As you can see, this proof functions by ruling out the possibilities $f(\alpha)>0$ and $f(\alpha)<0$ using contradiction. Is there a way of directly showing that $f(\alpha)=0$ instead?

Answer 1

Why not Cantor's Intersection Theorem (=CIT)? Let $\;f:[a,b]\to\Bbb R\;$ be continuous such that $\;f(a)f(b)<0\;$ Let $\;z:=\cfrac{a+b}2\;$ be the middle point of the interval $\;[a,b]\;$. If $\;f(z)=0\;$ we're done, otherwise either $\;f(a)f(z)<0\;$ or else $\;f(z)f(b)<0\;$ . Suppose WLOG that this happens on $\;[a,z]\;$ and denote this new subinterval as $\;[a_1,b_1]\;$ , meaning: $\;a=a_1\,,\,\,b_1=z\;$ , so that $\;f(a_1)f(b_1)<0\;$ .

Once again subdivide as above this interval and...etc., just as before. At the end you get all the conditions of CIT: a (decreasing) sequence of non-empty nested closed and bounded intervals whose sequence of lengths tend to zero and thus their interesection is one single point, say $\;c\;$:

$$\bigcap_{n\in\Bbb N}[a_n,b_n]=\{c\}$$

Well, now...what is $\;f(c)\;$ ? Exactly, it must be $\;f(c)=0\;$ since:

$$f(a_n)\nearrow f(c)\;,\;\;\;f(b_n)\searrow f(c)\implies (\text{remember!}\;0>)\; f(a_n)f(b_n)\xrightarrow[n\to\infty]{}f(c)^2\le0$$

But of course also trivially $\;f(c)^2\ge 0\;\implies f(c)^2=0\iff f(c)=0\;$ and we're done, directly and without contradiction.
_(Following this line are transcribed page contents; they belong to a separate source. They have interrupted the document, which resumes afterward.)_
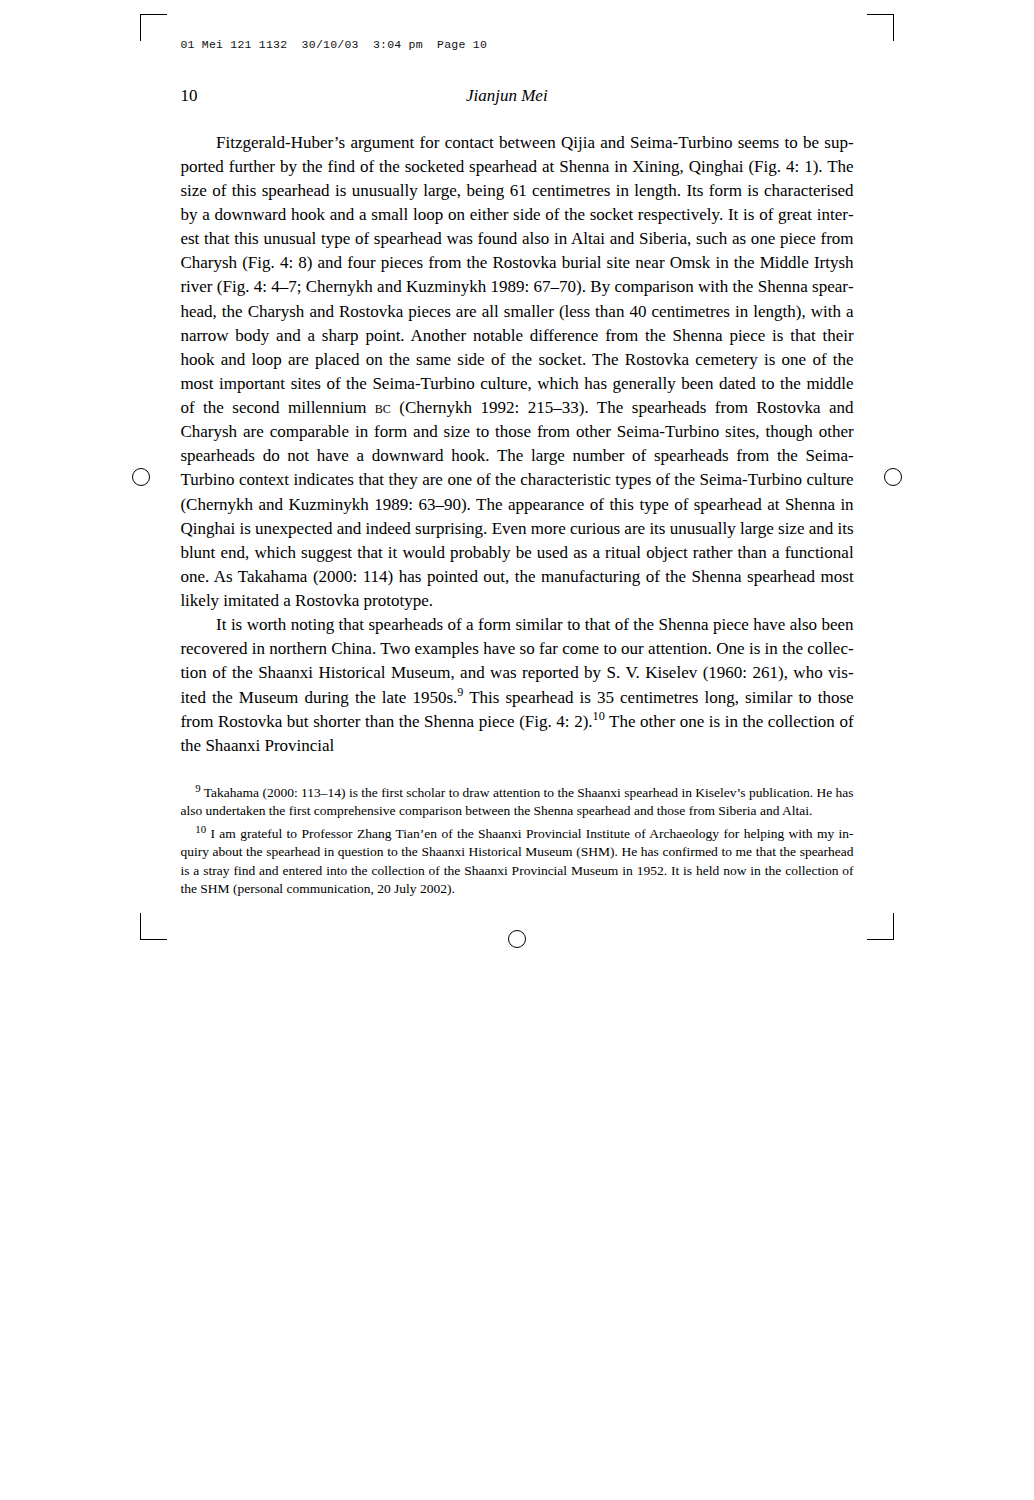01 Mei 121 1132 30/10/03 3:04 pm Page 10
10 Jianjun Mei
Fitzgerald-Huber’s argument for contact between Qijia and Seima-Turbino seems to be supported further by the find of the socketed spearhead at Shenna in Xining, Qinghai (Fig. 4: 1). The size of this spearhead is unusually large, being 61 centimetres in length. Its form is characterised by a downward hook and a small loop on either side of the socket respectively. It is of great interest that this unusual type of spearhead was found also in Altai and Siberia, such as one piece from Charysh (Fig. 4: 8) and four pieces from the Rostovka burial site near Omsk in the Middle Irtysh river (Fig. 4: 4–7; Chernykh and Kuzminykh 1989: 67–70). By comparison with the Shenna spearhead, the Charysh and Rostovka pieces are all smaller (less than 40 centimetres in length), with a narrow body and a sharp point. Another notable difference from the Shenna piece is that their hook and loop are placed on the same side of the socket. The Rostovka cemetery is one of the most important sites of the Seima-Turbino culture, which has generally been dated to the middle of the second millennium bc (Chernykh 1992: 215–33). The spearheads from Rostovka and Charysh are comparable in form and size to those from other Seima-Turbino sites, though other spearheads do not have a downward hook. The large number of spearheads from the Seima-Turbino context indicates that they are one of the characteristic types of the Seima-Turbino culture (Chernykh and Kuzminykh 1989: 63–90). The appearance of this type of spearhead at Shenna in Qinghai is unexpected and indeed surprising. Even more curious are its unusually large size and its blunt end, which suggest that it would probably be used as a ritual object rather than a functional one. As Takahama (2000: 114) has pointed out, the manufacturing of the Shenna spearhead most likely imitated a Rostovka prototype.
It is worth noting that spearheads of a form similar to that of the Shenna piece have also been recovered in northern China. Two examples have so far come to our attention. One is in the collection of the Shaanxi Historical Museum, and was reported by S. V. Kiselev (1960: 261), who visited the Museum during the late 1950s.9 This spearhead is 35 centimetres long, similar to those from Rostovka but shorter than the Shenna piece (Fig. 4: 2).10 The other one is in the collection of the Shaanxi Provincial
9 Takahama (2000: 113–14) is the first scholar to draw attention to the Shaanxi spearhead in Kiselev’s publication. He has also undertaken the first comprehensive comparison between the Shenna spearhead and those from Siberia and Altai.
10 I am grateful to Professor Zhang Tian’en of the Shaanxi Provincial Institute of Archaeology for helping with my inquiry about the spearhead in question to the Shaanxi Historical Museum (SHM). He has confirmed to me that the spearhead is a stray find and entered into the collection of the Shaanxi Provincial Museum in 1952. It is held now in the collection of the SHM (personal communication, 20 July 2002).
Just to make sure we understand: where did we use continuity of $\;f\;$ in the above ?

Answer 2

I just realised that if the proof is worded more carefully, then it is a proof by contraposition, not contradiction. I thought that this was worth mentioning because many mathematicians have a preference for contraposition over contradiction (see here). Let $$E=\{x\in[a,b]:\text{$f$ is negative on $[a,x]$}\} \, .$$It is not difficult to prove that (a) if $\alpha=\sup E$, then $f(\alpha)\le0$, and (b) if $\alpha=\sup E$, then $f(\alpha)\ge0$. This method is still not as "direct" as I would like, but I thought it would be worth mentioning anyway.

The contrapositive of (a) is "if $f(\alpha)>0$, then $\alpha\ne\sup E$". Since $f$ is continuous at $\alpha$, there is an open interval $I$ containing $\alpha$ such that for all $x\in I$, we have $f(x)>0$. Let $x_0$ be a member of $I$ satisfying $x_0<\alpha$. Since $x_0$ is an upper bound of $E$, we find that $\alpha\ne\sup E$.

The contrapositive of (b) is "if $f(\alpha)<0$, then $\alpha\ne\sup E$". Since $f$ is continuous at $\alpha$, there is an open interval $I$ containing $\alpha$ such that for all $x\in I$, we have $f(x)<0$. Let $x_0$ be a member of $I$ satisfying $x_0>\alpha$. Since $x_0\in E$, $\alpha$ is not even an upper bound of $E$, and so $\alpha\ne\sup E$.

Combining (a) and (b) gives us $f(\alpha)=0$, as desired.